Archives Métro Pierre-Hugues Boisvenu.

OTTAWA – Le sénateur Pierre-Hugues Boisvenu reconnaît qu’il a commis «une erreur» en réclamant des frais de déplacement pour se rendre au chevet de sa mère souffrante, aujourd’hui décédée. Il conteste cependant l’essentiel des autres reproches du Bureau du vérificateur général (BVG).

«À six occasions en 2012, en raison de la maladie et du décès de ma mère, mes déplacements étaient entre Ottawa et Saint-Jérôme. J’ai changé ma destination au dernier moment et ai omis d’en aviser mon personnel», écrit-il dans le rapport du bureau de Michael Ferguson.

«Un déplacement n’aurait pas dû être réclamé. C’est une erreur de ma part et je suis disposé à rembourser la différence, comme je l’ai indiqué au BVG il y a plusieurs mois», poursuit le sénateur Boisvenu dans ce droit de réplique inclus dans le document rendu public mardi.

Celui qui était l’un des champions de la loi et l’ordre du premier ministre Stephen Harper a vu son dossier transféré à la Gendarmerie royale du Canada (GRC) dans la foulée de l’enquête de l’équipe de M. Ferguson.

Le BVG reproche à Pierre-Hugues Boisvenu d’avoir indûment réclamé un total de 61 076 $, dont 38 577 $ en lien avec le travail de conscientisation sur les droits des victimes qu’il accomplit pour une organisation qu’il a fondée avant d’être nommé au Sénat par M. Harper.

«Avant sa nomination, le sénateur donnait des conférences et offrait des commentaires dans le cadre d’émissions radiophoniques pour un organisme dont il était membre fondateur et président», peut-on lire dans le rapport.
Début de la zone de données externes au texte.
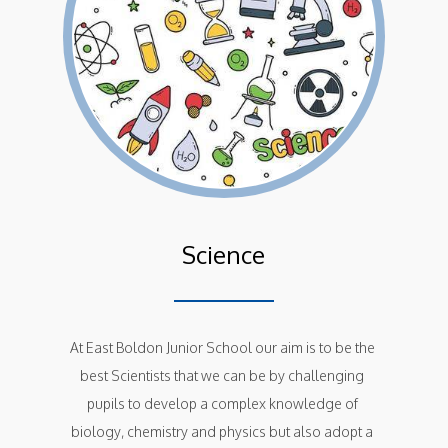
Science
At East Boldon Junior School our aim is to be the 
best Scientists that we can be by challenging 
pupils to develop a complex knowledge of 
biology, chemistry and physics but also adopt a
«Après sa nomination, le sénateur a continué de s’occuper de ces activités. Il a obtenu le remboursement des frais de déplacement ainsi que des indemnités quotidiennes pour ces activités», est-il ensuite écrit.

«Compte tenu de l’information contradictoire et du fait que le sénateur s’occupait d’activités personnelles, (…) nous n’avons pas été en mesure de déterminer si les dépenses réclamées étaient liées à des activités parlementaires.»

Le sénateur Boisvenu estime pour sa part que ce travail de promotion des droits des victimes fait «partie intégrante» de son travail, et qu’il est «impensable» de croire que cela pouvait être accompli exclusivement à partir d’Ottawa.

«Les conférences et émissions auxquelles j’ai participé dans le cadre de mon travail de défenseur des droits des victimes étaient toutes des activités parlementaires», plaide-t-il dans le rapport de quelque 130 pages.

Le sénateur est aussi sur la sellette pour avoir présenté des factures liées à des frais d’expédition de son livre «Survivre à l’innommable» (745 $) — ce à quoi le principal intéressé répond qu’il ne reçoit aucune rémunération ni pour ses conférences, ni «pour la vente de livres qui peut avoir lieu sur place».

L’agent indépendant du Parlement lui reproche enfin d’avoir réclamé 15 826 $ en indemnités de logement inadmissibles.

Le sénateur aurait empoché cette somme en déclarant que sa résidence principale se trouvait à Sherbrooke alors qu’il aurait dû dire qu’elle était à Ottawa, plaide le BVG, une analyse à laquelle M. Boisvenu dit ne pas souscrire.

Après avoir été informé que son dossier serait confié à la GRC, le sénateur québécois a annoncé jeudi soir dernier qu’il quittait le caucus conservateur et siégerait dorénavant comme indépendant.

Maintenant, c’est la menace d’une suspension pure et simple du Sénat qui plane sur lui.

Le leader du gouvernement à la Chambre haute, Claude Carignan, a affirmé mardi avoir signé «une lettre de référence du dossier au comité de discipline pour avoir une enquête du conseiller en éthique sur le comportement du sénateur Boisvenu».

Le bureau du sénateur a signalé que ce dernier s’exprimerait prochainement sur «certains points du rapport» par voie de communiqué.

Il n’accordera cependant «aucune entrevue», a précisé son adjointe exécutive.